▶ **INFORMATION PROVIDED**
::::
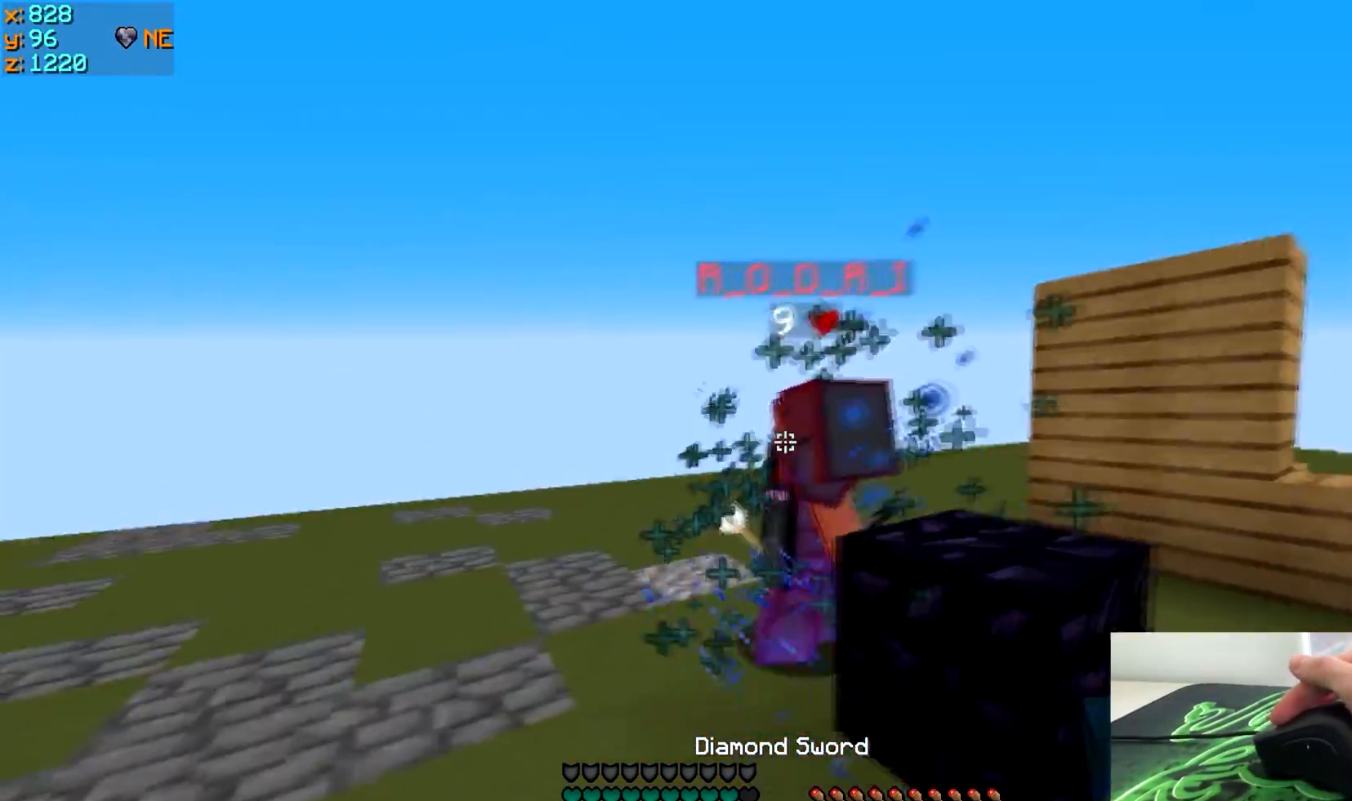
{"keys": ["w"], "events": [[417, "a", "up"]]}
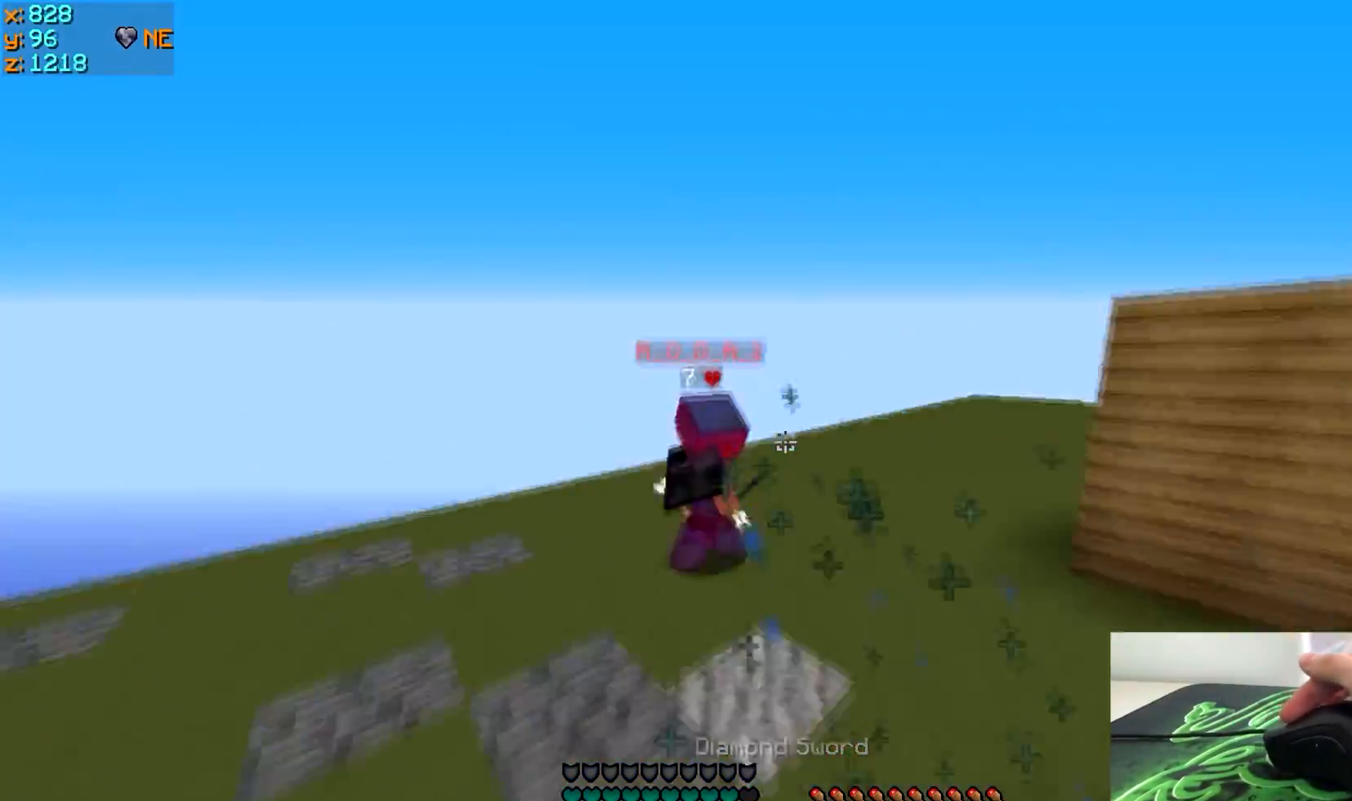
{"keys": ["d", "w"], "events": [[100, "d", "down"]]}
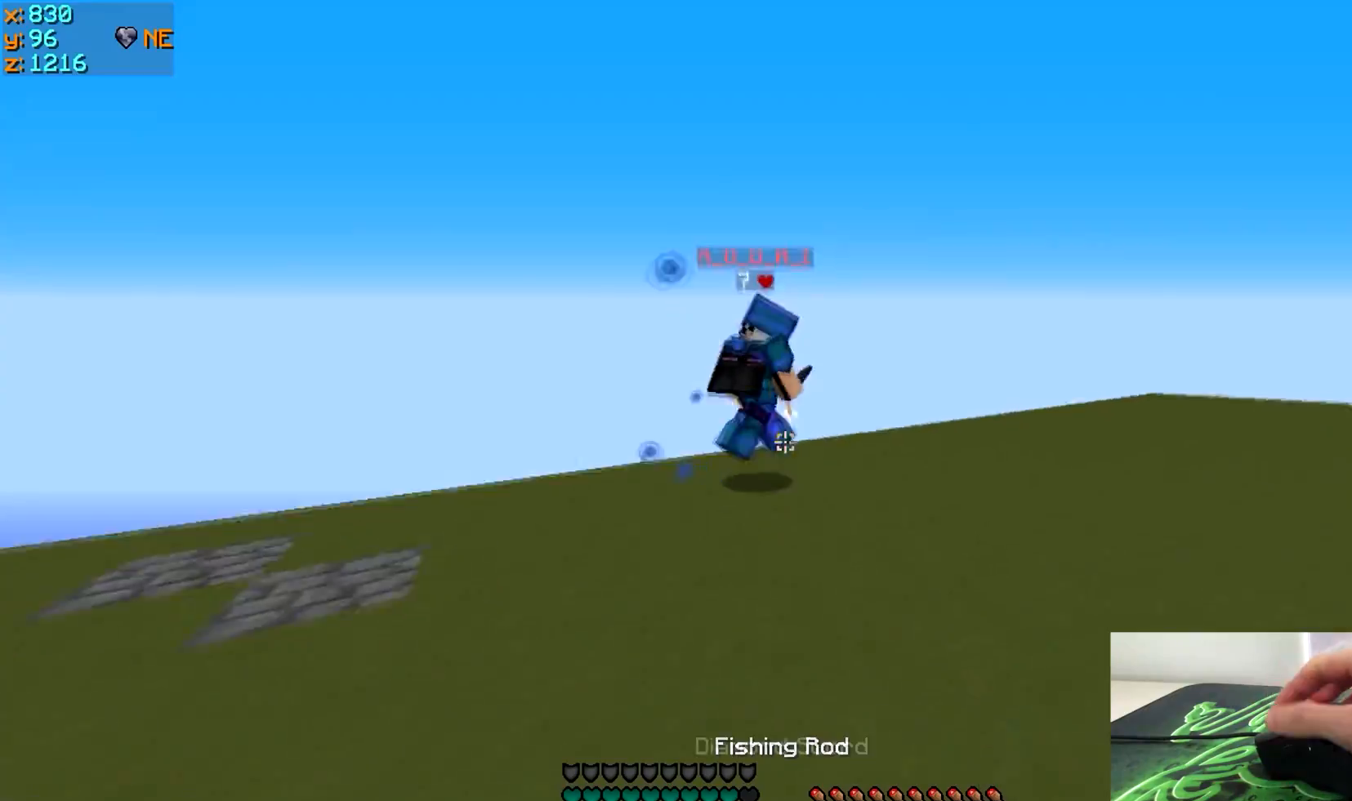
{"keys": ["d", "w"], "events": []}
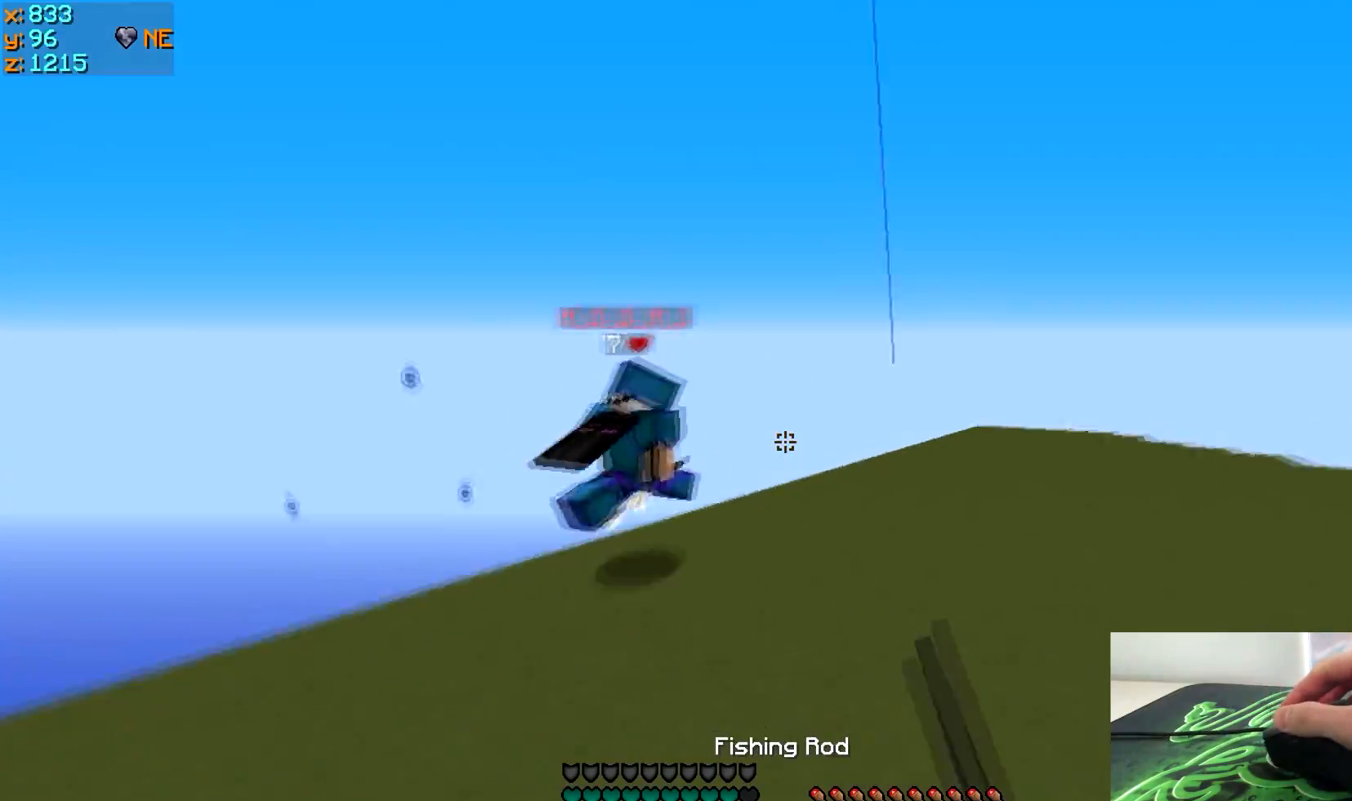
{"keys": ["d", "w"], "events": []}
::::
▶ **TASK ITEM**
Leaving out the pictures, reproduce the whole listing above exactly.

▶ **YOUR SOLUTION**
{"keys": ["w"], "events": [[417, "a", "up"]]}
{"keys": ["d", "w"], "events": [[100, "d", "down"]]}
{"keys": ["d", "w"], "events": []}
{"keys": ["d", "w"], "events": []}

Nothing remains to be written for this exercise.